Adam Scott didn't have to wait long to enjoy some success on the pro tour. He joined the European Tour 2001 and, that same year, won his first European Tour title at the Aflred Dunhill Championship in South Africa. The following season, he joined the U.S. Tour and began racking up victories on both sides of the Atlantic.
In 2003, Scott made major headlines when he became the youngest golfer ever to win the Player's Championship, widely considered the game's "fifth" major.
By the late 2000s, Scott's career seemed to know no bounds. He won the season-ending Tour Championship of the U.S. Tour in 2006, and finished third on the money list. The following season, Scott climbed to No. 3 in the rankings. Then, in 2008, he won the Byron Nelson Championship.
But struggles soon followed. Scott experienced an emotional break-up with his longtime girlfriend, broke a hand and then got sick. Eventually, these personal setbacks took their toll on his golf game. In 2009, his worst as a pro, Scott missed the cut 10 times in 24 tournaments. By the end of the year, Scott's ranking had dropped to 76.
But Scott quickly rebounded in 2010. He began dating tennis star Anna Ivanovic that year (they have since broken up), and the success he'd experienced on the course for so much of his career returned.

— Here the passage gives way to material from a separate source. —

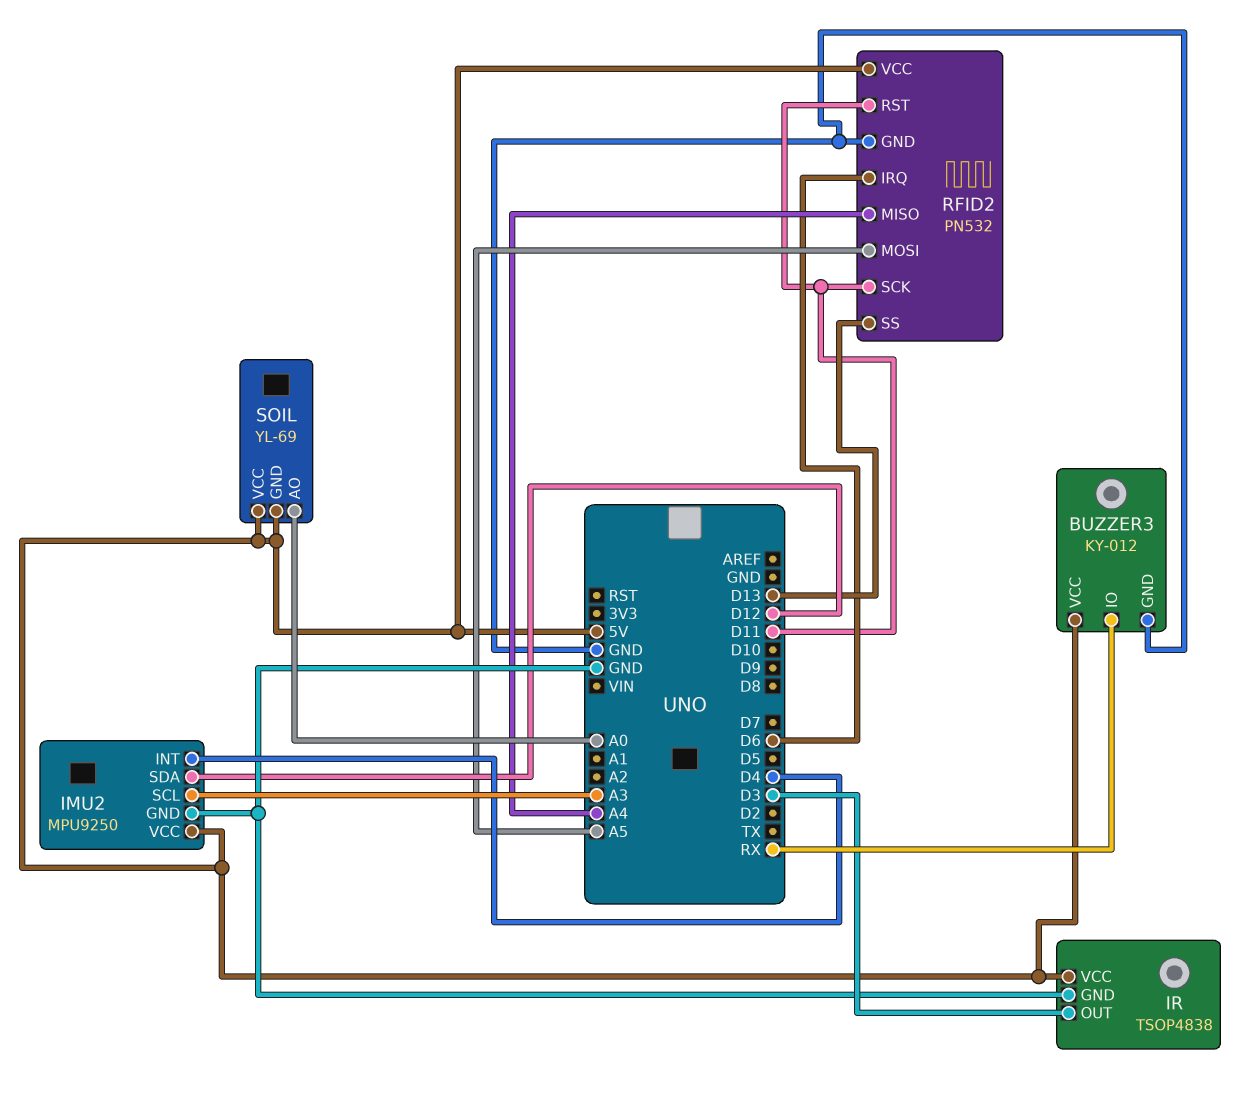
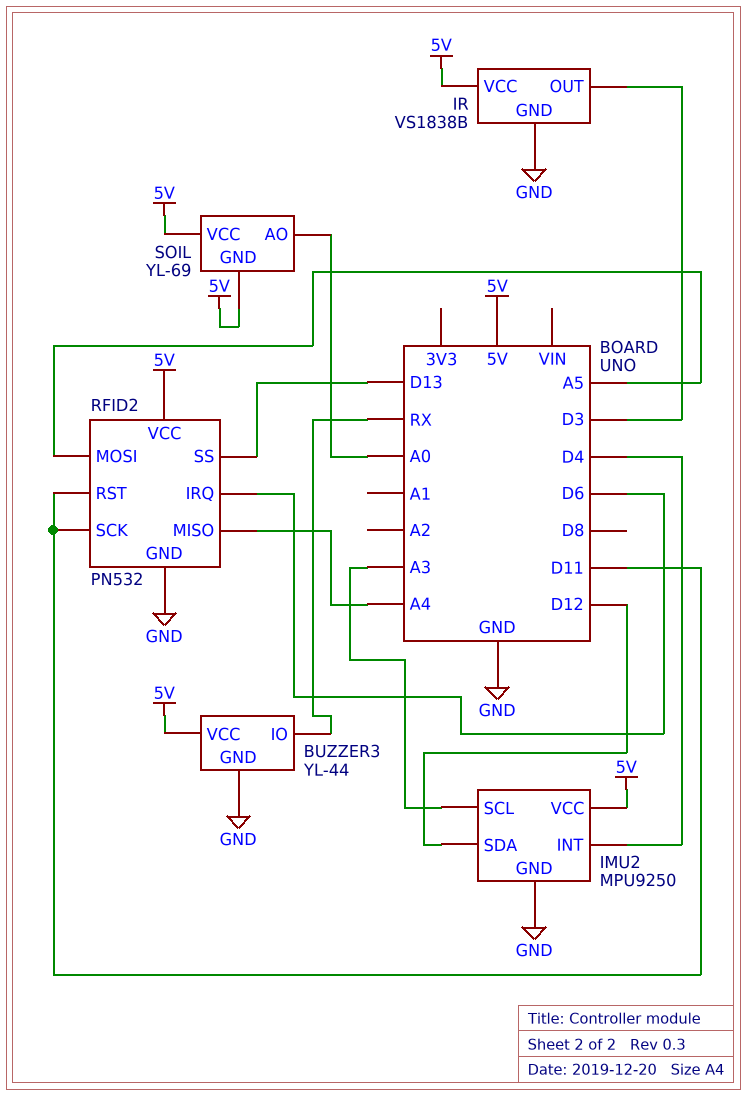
BUZZER3: KY-012 -> YL-44
IR: TSOP4838 -> VS1838B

After tying for second at the 2011 Masters Tournament, Scott won the first World Golf Championship at the 2011 Bridgestone Invitational. At his side for the win was Stevie Williams, Tiger Woods's former longtime caddie, whom Scott had recently hired.
Heartbreak followed, however, in July 2012, when Scott suffered a devastating loss at the Open Championship in Lancashire, England. Holding a four-stroke lead, Scott bogeyed the final four holes and lost by a stroke to Ernie Els.
Just as before, however, Adam Scott didn't wallow. The following April, he emerged from a pack of golfers on the final day at the 2013 Masters Tournament in Augusta, Georgia.
In one of the most pressure-packed moments in recent tournament history, Scott coolly knocked in a 25-foot birdie on the final hole and finished the four rounds tied with Angel Cabrera, the tournament's 2009 winner, at -9. Then, on the second sudden-death playoff hole, he connected on a 12-foot putt to win the tournament and became the first Australian to capture the Masters Tournament's coveted green winner's jacket.
For his fellow countrymen, who still talked about Australian Greg Norman and his epic collapse at the 1996 Masters, Adam Scott's win was vindication. Scott, who grew up idolizing Norma and has become friends with the elder golfer in recent years, immediately realized the significance of his win, both for himself and his country.
"Part of this definitely belongs to [Greg Norman]," Scott said shortly after the win, adding, "I don't know how to digest it all at the moment, but it was incredible. I'm just so proud of myself and everyone around me who's helped me. The list is so long."